解法1:直观地计数a在32位上1的个数,count += a & (1<<i). notice,不要用a<<1,因为当a = -1时,a<<1结果还是 -1.
解法2: 每次a&(a-1), ∵ (a-1)会把a的最后一位为1的bit变成0,所以在a==0之前,该操作的个数就是1的个数。
2.Single number:在一个数组里,除了一个数,其他所有的数都出现了两次
解法:利用 a^a=0,a^0 = a的特性,把数字里面的所有数字在一起取异或,根据bit操作的可交换性,剩下的即为single number
3.Single number Ⅱ:在一个数组里,除了两个数,其他所有的数都出现了两次
解法:based on Ⅰ,所有数字异或结果是a^b,并且a != b,找出a^b里最末一个为0的bit x(可利用count 1的解法2), 说明在该 x bit上,a和b的bit不同,根据该bit可将数组分为两边,一边在x bit跟a相同,一边则跟b相同。再按Ⅰ来做,分别得到a, b.

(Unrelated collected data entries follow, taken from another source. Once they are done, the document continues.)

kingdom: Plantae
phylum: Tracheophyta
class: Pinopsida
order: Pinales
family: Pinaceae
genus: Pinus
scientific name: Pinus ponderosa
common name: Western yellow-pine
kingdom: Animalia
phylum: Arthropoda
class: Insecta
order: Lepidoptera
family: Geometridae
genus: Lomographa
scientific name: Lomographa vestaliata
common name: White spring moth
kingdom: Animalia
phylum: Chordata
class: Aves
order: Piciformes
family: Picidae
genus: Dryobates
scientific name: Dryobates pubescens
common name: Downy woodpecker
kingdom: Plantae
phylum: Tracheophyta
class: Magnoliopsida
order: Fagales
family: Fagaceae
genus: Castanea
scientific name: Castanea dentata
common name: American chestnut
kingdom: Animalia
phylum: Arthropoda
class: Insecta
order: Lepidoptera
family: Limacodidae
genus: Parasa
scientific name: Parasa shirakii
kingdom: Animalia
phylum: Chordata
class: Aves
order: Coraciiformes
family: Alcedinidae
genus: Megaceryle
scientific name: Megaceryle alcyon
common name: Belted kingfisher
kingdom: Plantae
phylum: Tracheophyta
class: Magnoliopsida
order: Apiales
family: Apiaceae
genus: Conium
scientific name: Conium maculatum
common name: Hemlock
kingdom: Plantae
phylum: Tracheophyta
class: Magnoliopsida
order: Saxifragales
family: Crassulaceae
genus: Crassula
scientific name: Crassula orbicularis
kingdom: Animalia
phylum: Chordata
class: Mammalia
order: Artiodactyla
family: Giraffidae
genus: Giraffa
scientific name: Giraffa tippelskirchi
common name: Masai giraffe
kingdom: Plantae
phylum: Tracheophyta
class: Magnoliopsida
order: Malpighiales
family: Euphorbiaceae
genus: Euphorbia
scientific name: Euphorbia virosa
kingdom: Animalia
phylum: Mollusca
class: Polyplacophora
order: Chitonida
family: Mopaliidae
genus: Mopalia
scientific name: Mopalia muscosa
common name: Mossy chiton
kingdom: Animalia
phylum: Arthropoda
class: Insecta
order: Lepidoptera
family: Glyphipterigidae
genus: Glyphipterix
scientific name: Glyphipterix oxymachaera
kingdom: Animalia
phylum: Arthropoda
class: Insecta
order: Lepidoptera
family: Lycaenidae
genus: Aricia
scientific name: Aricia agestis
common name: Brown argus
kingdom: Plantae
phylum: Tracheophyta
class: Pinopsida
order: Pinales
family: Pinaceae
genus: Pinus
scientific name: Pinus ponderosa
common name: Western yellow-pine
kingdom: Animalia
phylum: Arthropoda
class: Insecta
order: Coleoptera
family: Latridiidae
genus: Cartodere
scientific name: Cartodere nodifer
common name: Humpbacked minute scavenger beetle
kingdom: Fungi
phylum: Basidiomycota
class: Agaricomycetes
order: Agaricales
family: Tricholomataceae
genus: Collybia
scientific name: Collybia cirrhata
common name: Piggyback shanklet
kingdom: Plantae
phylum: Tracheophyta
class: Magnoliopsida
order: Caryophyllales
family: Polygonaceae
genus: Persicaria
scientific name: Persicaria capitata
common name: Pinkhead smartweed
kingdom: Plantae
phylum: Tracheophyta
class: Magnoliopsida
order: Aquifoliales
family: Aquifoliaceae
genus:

4. Single number ⅡⅠ:在一个数组里,除了一个数,其他所有的数都出现了三次。
解法:hmm, a little based on ⅠⅠ. 思路就是,建立一个位数组 t = new int[32]. 然后对于里面每个bit,遍历数组,对1计数,满3就消0,最后的数组对应成int就是答案。
5. Add two numbers:
解法:First, we can use "and"("&") operation between a and b to find a carry.
carry = a & b, then carry = 0001
Second, we can use "xor" ("^") operation between a and b to find the different bit, and assign it to a,
Then, we shift carry one position left and assign it to b, b = 0010.
Iterate until there is no carry (or b == 0)
PS: 其实很多其他的题,如string类,可以转化成一个int来进行存储或者比较神马的,也许比较方便呢
PPS: 在进行bit operation时,如写&,^等combo进行if判断时,要注意适当加好括号,不然compile就说你=两边怎么又不一致了啊
PPPS:
"&" AND operation, for example, 2 (0010) & 7 (0111) => 2 (0010)
"^" XOR operation, for example, 2 (0010) ^ 7 (0111) => 5 (0101)
"~" NOT operation, for example, ~2(0010) => -3 (1101) what??? Don't get frustrated here. It's called two's complement.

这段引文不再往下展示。